Copy the listing below word for word, but only the stretch from the line containing "genus: Cyperus" through the line containing "locality: British East Africa, Mazeras", both of those lines included.

- - - -

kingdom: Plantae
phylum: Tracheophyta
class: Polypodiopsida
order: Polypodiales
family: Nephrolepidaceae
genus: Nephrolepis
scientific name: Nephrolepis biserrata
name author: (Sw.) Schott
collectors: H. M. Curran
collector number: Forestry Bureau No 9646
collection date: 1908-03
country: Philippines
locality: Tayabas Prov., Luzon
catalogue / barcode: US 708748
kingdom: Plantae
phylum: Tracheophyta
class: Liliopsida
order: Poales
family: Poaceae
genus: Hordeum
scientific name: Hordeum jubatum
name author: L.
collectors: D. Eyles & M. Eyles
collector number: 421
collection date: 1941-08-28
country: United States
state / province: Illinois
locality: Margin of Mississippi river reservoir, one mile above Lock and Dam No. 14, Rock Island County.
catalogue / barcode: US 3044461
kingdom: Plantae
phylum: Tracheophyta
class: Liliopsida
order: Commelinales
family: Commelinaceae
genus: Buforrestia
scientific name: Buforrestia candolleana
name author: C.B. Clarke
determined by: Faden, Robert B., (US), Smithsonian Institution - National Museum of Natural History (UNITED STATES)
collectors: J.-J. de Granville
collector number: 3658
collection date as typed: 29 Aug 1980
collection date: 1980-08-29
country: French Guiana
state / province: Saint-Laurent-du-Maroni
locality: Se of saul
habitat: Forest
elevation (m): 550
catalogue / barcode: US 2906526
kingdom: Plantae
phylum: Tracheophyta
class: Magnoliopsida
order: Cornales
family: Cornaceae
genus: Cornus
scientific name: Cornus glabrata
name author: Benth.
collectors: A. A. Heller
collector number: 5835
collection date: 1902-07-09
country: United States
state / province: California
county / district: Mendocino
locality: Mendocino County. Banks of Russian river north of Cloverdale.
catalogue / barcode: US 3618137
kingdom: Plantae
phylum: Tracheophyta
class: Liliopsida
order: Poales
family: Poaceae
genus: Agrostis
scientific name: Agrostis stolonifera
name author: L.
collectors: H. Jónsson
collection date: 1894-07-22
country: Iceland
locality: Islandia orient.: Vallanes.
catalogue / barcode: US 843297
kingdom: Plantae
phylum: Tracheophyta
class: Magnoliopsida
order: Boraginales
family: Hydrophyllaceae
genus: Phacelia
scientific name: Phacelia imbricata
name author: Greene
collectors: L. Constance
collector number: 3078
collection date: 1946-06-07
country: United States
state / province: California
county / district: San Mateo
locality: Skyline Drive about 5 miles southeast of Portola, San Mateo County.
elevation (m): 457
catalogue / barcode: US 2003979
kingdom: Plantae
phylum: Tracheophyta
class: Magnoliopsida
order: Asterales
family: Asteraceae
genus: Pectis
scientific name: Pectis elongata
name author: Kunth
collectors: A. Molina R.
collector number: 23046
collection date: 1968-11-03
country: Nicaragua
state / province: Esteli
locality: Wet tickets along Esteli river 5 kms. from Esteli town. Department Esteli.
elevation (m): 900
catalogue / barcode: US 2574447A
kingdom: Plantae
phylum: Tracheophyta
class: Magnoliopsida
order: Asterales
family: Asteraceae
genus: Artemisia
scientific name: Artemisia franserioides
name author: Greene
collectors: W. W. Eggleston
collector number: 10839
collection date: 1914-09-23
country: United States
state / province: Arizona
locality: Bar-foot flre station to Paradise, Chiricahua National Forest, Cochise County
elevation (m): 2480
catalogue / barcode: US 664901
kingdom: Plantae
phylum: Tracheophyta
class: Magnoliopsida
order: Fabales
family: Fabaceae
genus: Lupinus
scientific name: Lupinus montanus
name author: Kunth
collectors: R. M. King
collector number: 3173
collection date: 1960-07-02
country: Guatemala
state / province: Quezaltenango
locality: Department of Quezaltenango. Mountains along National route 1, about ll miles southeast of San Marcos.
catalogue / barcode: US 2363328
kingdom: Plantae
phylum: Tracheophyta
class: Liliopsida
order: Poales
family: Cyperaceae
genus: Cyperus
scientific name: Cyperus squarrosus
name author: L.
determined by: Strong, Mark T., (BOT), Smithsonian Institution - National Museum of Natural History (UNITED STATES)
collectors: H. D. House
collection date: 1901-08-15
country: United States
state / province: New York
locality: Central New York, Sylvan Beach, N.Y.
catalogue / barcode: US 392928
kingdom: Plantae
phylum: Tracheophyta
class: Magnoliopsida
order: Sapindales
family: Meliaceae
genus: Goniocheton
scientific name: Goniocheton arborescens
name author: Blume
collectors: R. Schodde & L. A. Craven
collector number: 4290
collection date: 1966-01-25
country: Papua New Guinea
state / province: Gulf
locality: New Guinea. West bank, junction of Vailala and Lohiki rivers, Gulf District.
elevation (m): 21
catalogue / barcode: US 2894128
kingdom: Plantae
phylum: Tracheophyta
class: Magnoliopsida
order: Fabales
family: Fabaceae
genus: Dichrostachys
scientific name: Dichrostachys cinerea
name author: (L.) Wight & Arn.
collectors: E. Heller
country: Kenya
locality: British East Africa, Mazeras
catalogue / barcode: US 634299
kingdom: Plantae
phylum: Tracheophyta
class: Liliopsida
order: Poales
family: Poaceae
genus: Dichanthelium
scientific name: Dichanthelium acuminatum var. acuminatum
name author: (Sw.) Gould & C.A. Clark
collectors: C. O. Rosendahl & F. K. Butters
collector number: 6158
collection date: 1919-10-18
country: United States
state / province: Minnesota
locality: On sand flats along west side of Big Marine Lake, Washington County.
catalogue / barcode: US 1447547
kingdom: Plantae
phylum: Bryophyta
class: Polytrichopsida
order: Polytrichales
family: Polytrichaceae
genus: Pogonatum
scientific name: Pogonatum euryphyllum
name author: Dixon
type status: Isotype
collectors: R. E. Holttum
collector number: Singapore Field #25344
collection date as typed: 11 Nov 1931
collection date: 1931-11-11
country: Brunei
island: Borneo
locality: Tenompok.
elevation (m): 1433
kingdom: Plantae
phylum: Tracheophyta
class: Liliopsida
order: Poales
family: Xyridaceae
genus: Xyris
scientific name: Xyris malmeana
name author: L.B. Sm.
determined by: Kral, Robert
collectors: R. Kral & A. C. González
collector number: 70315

- - - -

RESPONSE -
genus: Cyperus
scientific name: Cyperus squarrosus
name author: L.
determined by: Strong, Mark T., (BOT), Smithsonian Institution - National Museum of Natural History (UNITED STATES)
collectors: H. D. House
collection date: 1901-08-15
country: United States
state / province: New York
locality: Central New York, Sylvan Beach, N.Y.
catalogue / barcode: US 392928
kingdom: Plantae
phylum: Tracheophyta
class: Magnoliopsida
order: Sapindales
family: Meliaceae
genus: Goniocheton
scientific name: Goniocheton arborescens
name author: Blume
collectors: R. Schodde & L. A. Craven
collector number: 4290
collection date: 1966-01-25
country: Papua New Guinea
state / province: Gulf
locality: New Guinea. West bank, junction of Vailala and Lohiki rivers, Gulf District.
elevation (m): 21
catalogue / barcode: US 2894128
kingdom: Plantae
phylum: Tracheophyta
class: Magnoliopsida
order: Fabales
family: Fabaceae
genus: Dichrostachys
scientific name: Dichrostachys cinerea
name author: (L.) Wight & Arn.
collectors: E. Heller
country: Kenya
locality: British East Africa, Mazeras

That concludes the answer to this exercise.